----- Raw data
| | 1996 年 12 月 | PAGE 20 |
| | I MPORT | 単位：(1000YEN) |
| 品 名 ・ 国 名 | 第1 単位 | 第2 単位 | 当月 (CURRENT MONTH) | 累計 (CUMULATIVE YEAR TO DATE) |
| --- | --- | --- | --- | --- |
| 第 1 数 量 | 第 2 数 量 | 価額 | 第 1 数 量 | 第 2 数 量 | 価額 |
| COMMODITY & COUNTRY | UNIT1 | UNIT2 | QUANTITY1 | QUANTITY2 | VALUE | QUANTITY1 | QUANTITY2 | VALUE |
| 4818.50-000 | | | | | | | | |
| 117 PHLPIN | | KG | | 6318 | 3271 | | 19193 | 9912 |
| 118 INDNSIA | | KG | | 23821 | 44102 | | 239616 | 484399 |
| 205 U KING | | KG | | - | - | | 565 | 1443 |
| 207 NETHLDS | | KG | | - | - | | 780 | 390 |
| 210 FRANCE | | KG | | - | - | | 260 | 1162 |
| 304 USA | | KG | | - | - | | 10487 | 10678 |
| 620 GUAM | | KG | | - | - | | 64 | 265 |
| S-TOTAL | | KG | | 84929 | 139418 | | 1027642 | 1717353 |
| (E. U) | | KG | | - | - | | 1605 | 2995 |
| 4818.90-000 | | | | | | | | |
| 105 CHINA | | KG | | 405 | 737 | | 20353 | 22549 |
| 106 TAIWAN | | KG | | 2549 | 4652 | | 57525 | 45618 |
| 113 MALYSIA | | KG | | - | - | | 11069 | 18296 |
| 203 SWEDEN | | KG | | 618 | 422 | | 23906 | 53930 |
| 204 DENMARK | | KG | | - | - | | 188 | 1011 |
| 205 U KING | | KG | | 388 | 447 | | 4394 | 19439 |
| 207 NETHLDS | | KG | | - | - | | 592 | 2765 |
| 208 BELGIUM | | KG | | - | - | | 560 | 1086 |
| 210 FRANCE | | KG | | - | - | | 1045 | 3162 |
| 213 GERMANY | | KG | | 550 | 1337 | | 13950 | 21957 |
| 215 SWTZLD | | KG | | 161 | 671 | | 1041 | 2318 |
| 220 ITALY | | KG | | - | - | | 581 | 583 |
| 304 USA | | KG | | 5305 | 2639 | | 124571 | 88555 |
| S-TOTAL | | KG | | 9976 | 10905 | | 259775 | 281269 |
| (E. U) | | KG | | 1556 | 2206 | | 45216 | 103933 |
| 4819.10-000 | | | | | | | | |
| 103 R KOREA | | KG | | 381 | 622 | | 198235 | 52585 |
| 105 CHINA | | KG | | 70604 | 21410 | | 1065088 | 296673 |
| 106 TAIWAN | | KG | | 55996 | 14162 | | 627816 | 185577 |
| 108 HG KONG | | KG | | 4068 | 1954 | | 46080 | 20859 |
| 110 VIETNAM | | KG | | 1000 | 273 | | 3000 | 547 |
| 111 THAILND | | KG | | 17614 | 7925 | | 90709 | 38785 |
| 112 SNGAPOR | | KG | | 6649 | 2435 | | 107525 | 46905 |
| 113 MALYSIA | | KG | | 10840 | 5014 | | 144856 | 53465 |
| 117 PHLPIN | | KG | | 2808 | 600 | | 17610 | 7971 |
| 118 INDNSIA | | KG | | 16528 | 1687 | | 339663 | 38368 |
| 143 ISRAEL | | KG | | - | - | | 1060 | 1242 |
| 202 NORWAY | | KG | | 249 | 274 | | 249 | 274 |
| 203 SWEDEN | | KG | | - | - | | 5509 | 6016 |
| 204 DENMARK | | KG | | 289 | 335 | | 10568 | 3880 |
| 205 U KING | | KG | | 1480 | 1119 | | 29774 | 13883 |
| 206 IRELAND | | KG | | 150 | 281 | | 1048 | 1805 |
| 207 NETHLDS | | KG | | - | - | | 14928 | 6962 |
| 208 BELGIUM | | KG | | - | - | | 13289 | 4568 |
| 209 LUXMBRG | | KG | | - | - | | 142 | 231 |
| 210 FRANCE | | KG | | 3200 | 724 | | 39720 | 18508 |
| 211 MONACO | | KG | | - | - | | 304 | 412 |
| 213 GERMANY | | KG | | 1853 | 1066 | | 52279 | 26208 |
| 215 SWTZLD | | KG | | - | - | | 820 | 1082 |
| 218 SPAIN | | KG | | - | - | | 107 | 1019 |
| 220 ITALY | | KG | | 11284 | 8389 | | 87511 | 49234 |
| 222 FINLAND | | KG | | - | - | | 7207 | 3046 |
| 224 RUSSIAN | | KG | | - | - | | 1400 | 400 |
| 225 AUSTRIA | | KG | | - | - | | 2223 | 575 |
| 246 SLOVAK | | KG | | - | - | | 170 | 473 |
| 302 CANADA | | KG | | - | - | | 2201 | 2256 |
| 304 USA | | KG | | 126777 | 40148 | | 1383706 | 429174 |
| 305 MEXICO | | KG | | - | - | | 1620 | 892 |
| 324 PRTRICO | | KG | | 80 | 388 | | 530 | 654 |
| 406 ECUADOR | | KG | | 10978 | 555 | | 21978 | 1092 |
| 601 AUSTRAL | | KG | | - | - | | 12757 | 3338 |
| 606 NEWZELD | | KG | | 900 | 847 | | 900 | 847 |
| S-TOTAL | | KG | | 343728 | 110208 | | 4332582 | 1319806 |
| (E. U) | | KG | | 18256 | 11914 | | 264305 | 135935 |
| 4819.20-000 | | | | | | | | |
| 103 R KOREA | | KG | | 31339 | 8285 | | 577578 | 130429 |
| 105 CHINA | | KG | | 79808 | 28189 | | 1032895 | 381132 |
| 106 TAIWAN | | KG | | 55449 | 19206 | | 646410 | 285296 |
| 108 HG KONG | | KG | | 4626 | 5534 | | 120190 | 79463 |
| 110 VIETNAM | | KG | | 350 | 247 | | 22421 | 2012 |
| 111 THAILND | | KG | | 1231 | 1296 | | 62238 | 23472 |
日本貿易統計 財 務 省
----------
_Goal of the exercise_: For the material above, reproduce exactly the lines from the line with "YEAR TO DATE) |" to the line with "20353 | 22549 |", inclusive, and exclude all others.

_Exercise response_:
| 品 名 ・ 国 名 | 第1 単位 | 第2 単位 | 当月 (CURRENT MONTH) | 累計 (CUMULATIVE YEAR TO DATE) |
| --- | --- | --- | --- | --- |
| 第 1 数 量 | 第 2 数 量 | 価額 | 第 1 数 量 | 第 2 数 量 | 価額 |
| COMMODITY & COUNTRY | UNIT1 | UNIT2 | QUANTITY1 | QUANTITY2 | VALUE | QUANTITY1 | QUANTITY2 | VALUE |
| 4818.50-000 | | | | | | | | |
| 117 PHLPIN | | KG | | 6318 | 3271 | | 19193 | 9912 |
| 118 INDNSIA | | KG | | 23821 | 44102 | | 239616 | 484399 |
| 205 U KING | | KG | | - | - | | 565 | 1443 |
| 207 NETHLDS | | KG | | - | - | | 780 | 390 |
| 210 FRANCE | | KG | | - | - | | 260 | 1162 |
| 304 USA | | KG | | - | - | | 10487 | 10678 |
| 620 GUAM | | KG | | - | - | | 64 | 265 |
| S-TOTAL | | KG | | 84929 | 139418 | | 1027642 | 1717353 |
| (E. U) | | KG | | - | - | | 1605 | 2995 |
| 4818.90-000 | | | | | | | | |
| 105 CHINA | | KG | | 405 | 737 | | 20353 | 22549 |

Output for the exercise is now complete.